As scientists are learning more about microbes existing in the higher echelons of the Earth's atmosphere, they are becoming increasingly curious about how similar life may thrive on other planets.
"We humans really are bottom-dwellers underneath an ocean of atmosphere above our head, and we really don't know where Earth's biosphere boundary stops at extreme altitudes," says David Smith, from NASA's Ames Research Center in California. "It seems just about anywhere we sample with NASA aircraft and balloons, we find signatures of microbial life."
Microbes tend to reproduce on the Earth's surface before being swept up into the atmosphere, where they continue to exist amid certain challenges. Those at the lower troposphere, for example, are at risk of drying out- something that clouds, acting as mobile water hotspots, help to prevent. At the stratosphere, however, in the absence of clouds, conditions are harsher. Drier and more acidic, microbes typically need to hunker down into a dormant state while there.
How long microbes stay intact while in various parts of the atmosphere, and whether they do anything meaningful in terms of activity, growth, or reproduction, is still unknown. Nevertheless, given their ability to survive there, scientists are curious whether assessing atmospheric life on Earth may help us understand whether it can exist elsewhere in our Solar System too.
Whereas Earth's surface is a bountiful haven for microbes to thrive before venturing into the atmosphere, other planetary surfaces are often more hostile and may be unable to nurture microbial life in the same way. For such planets, life would thus have to remain in the atmosphere permanently. For this to be the case, they would need to be able to reproduce.
"A challenge to life that is unique to life in the atmosphere is that because you're floating, you're constantly losing some of your life that is up there, just to gravitational settling over time," says Diana Gentry, a research scientist at Ames. "In order for life to be able to persist long-term in an atmosphere, it has to be able to reproduce fast enough to make up for those losses."

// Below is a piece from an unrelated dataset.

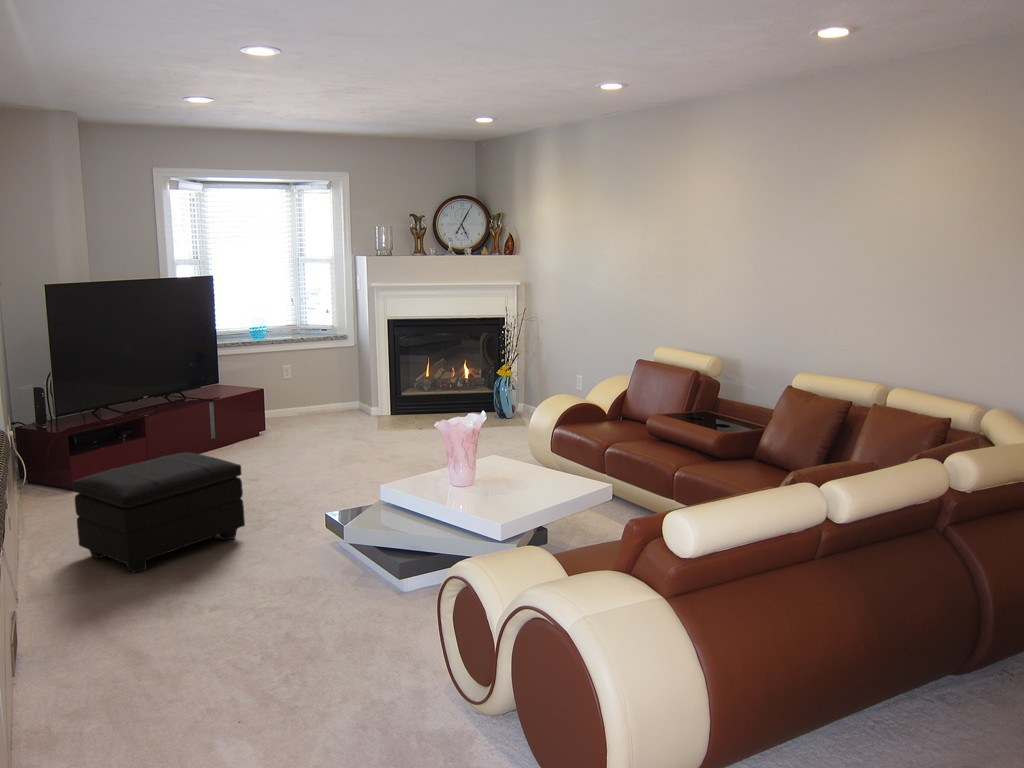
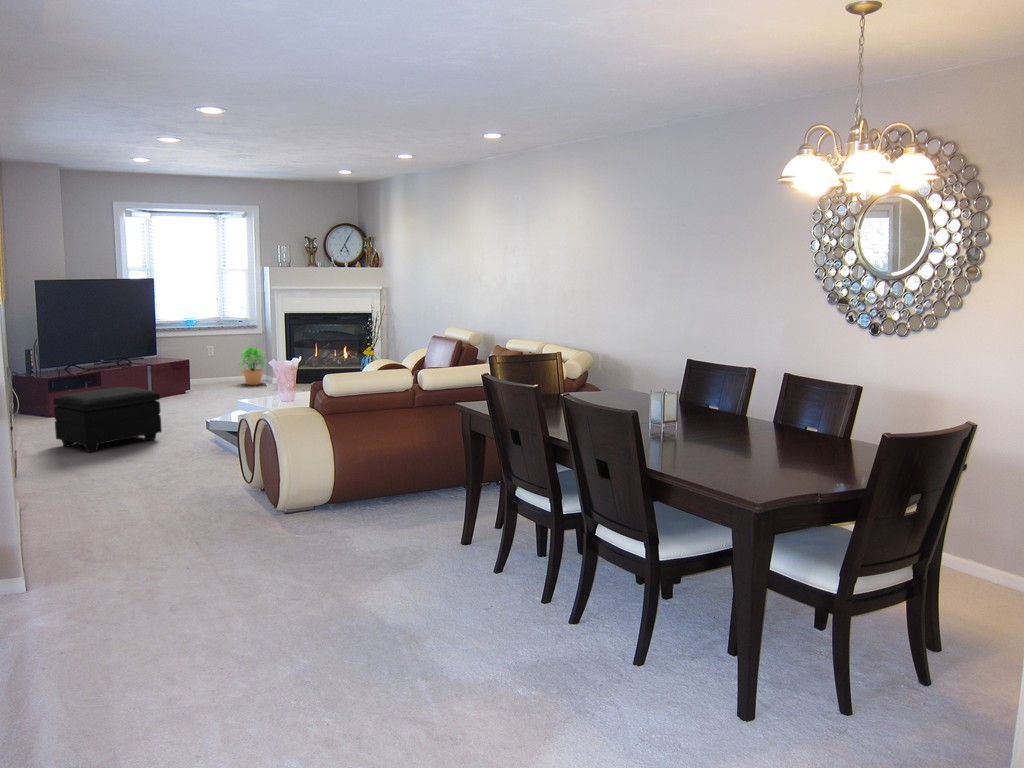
potted plant: none [324,364,367,417] -> present [241,346,265,385]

On top of reproduction, microbes would also require a sufficient water supply. Whereas the Earth has clouds made from water vapor, other planets' clouds have different, less nurturing compositions. The clouds of Venus, for example, are sulfuric acid, while those on Mars are primarily carbon dioxide.

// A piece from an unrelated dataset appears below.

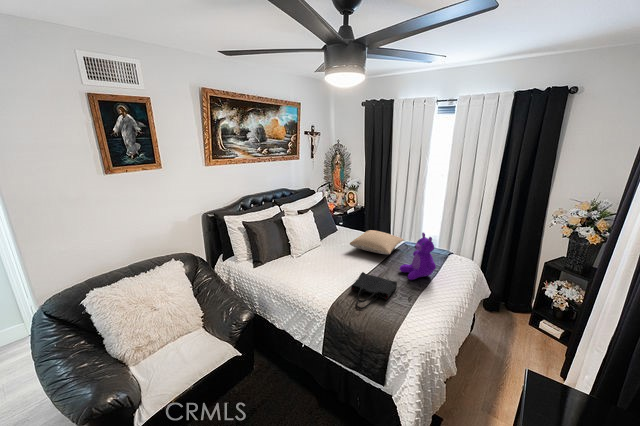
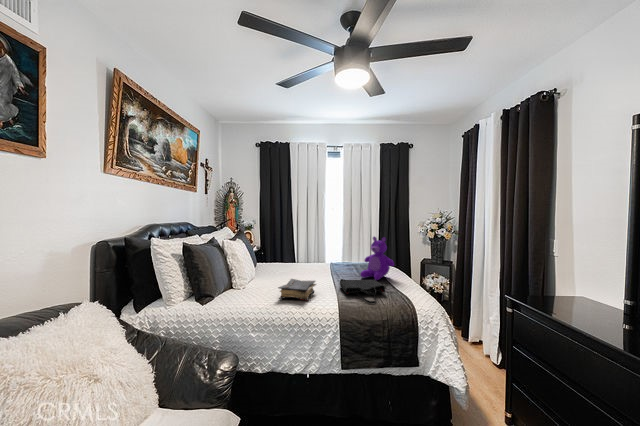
pillow: present [350,230,404,254] -> none [298,252,343,271]
book: none [297,260,336,287] -> present [278,279,316,301]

This isn't to say that other sources of water may not exist. For example, researchers recently suggested that there may be liquid droplets between 30 and 37 miles from the surface of Venus that could act as a haven for microbes amid its otherwise acidic and hot environment.
Nevertheless, further research into such possibilities, as well as on whether microbes can reprduce in the atmosphere, will be necessary to best understand the possibility of microbial life on other plants. Such research could both be made from both further investiagting the microbes on and aroundearth, and from future missions to other planets.